Dans un pays où les forces de l’ordre ne sont plus que les chiens d’attaque d’un gouvernement sans foi ni loi, la violence se répand comme une maladie : la maladie de la peur. La métaphore prend une tournure très littérale dès lors que le lieutenant Papauran se met à souffrir de lésions cutanées sévères, stigmates d’une crise sociale à son comble. Devenu quasi pestiféré, Hermes est contraint de fuir la capitale et part se mettre au vert à la campagne, chez sa sœur. C’est alors qu’un autre personnage entre en scène. Fraichement sorti de 10 ans de prison, pendant lesquels il aurait trouvé la foi, l’ex-lieutenant corrompu et mentor de Hermes, Supremo « Primo » Macabantay, est bien décidé à se venger de son disciple qui l’a envoyé en détention. Payé par un mystérieux truand (à moins qu’il ne s’agisse d’un responsable politique ?), l’ancien flic devenu fou de Jéhovah s’installe dans un petit hôtel minable, attendant que son ennemi intime vienne enfin le rejoindre et l’affronter. Pour tuer le temps, voilà qu’il se prend d’enlever les péchés du monde en baptisant tout ce qui bouge — à commencer par les prostituées qu’il croise lors de ses balades nocturnes. Interprété par Ronnie Lazaro, l’un des acteurs fétiches du réalisateur, Primo est sans doute la figure la plus traumatisante du film, incarnation outrancière d’un pouvoir en roue libre, dont les prétentions messianiques seront le moteur de séquences aussi grotesques que dérangeantes. Ces scènes sont parmi les plus marquantes du film : apparemment gratuites tant elles semblent ralentir le récit, elles contribuent grandement à son atmosphère hypnotique — scènes de quasi transe qu’on croirait sorties d’un cauchemar de David Lynch, dont le personnage rappelle d’ailleurs les tueurs psychopathes qui hantent son œuvre, de Blue Velvet à Twin Peaks: The Return.

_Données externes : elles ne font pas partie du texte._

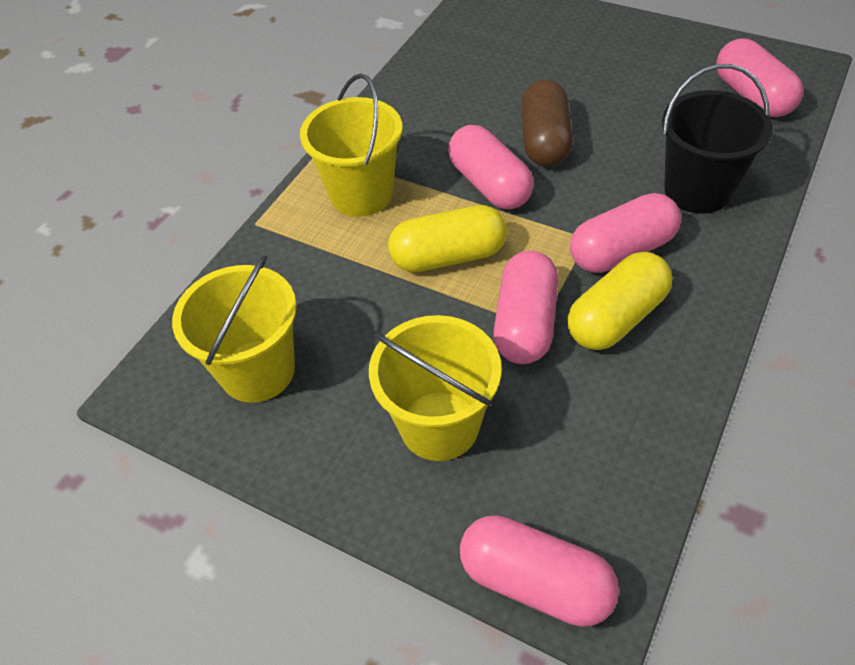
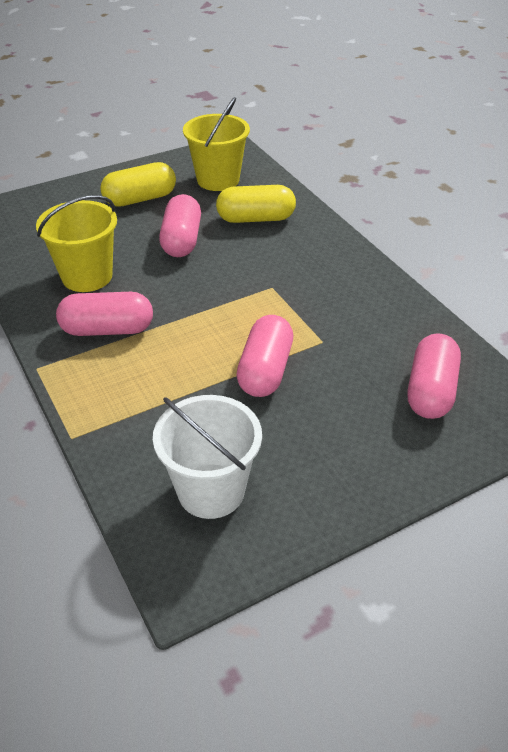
black bucket: 1 -> 0
brown capsule: 1 -> 0
pink capsule: 5 -> 4
white bucket: 0 -> 1
yellow bucket: 3 -> 2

Avec l’entrée en scène de Primo, l’histoire décolle pour rejoindre une autre dimension. Le film noir vire au théâtre de l’absurde, les plans-séquence s’étirant comme de longs cauchemars poisseux — effet accentué par le 16mm, qui donne aux images en noir et blanc une texture irréelle. Tandis qu’on suit en parallèle l’itinéraire d’Hermes et de Primo, il devient de plus en plus clair que ceux-là ne sont que les deux faces d’une même figure : l’un s’approchant dangereusement de la folie meurtrière, l’autre y ayant sombré depuis longtemps. Par ce double portrait du fascisme en corps putrescent, le cinéaste porte un regard particulièrement pessimiste sur une société en voie de décomposition, qui ne semble avoir d’autre choix que l’autodestruction pour se sortir enfin du bourbier.

Radical, puissamment politique et visuellement sidérant, Quand les vagues se retirent est peut-être l’un des films les plus accessibles de Lav Diaz, et à coup sûr une excellente porte d’entrée dans son cinéma. Plus important encore, il constitue l’une des expériences filmiques les plus terrassantes de l’année.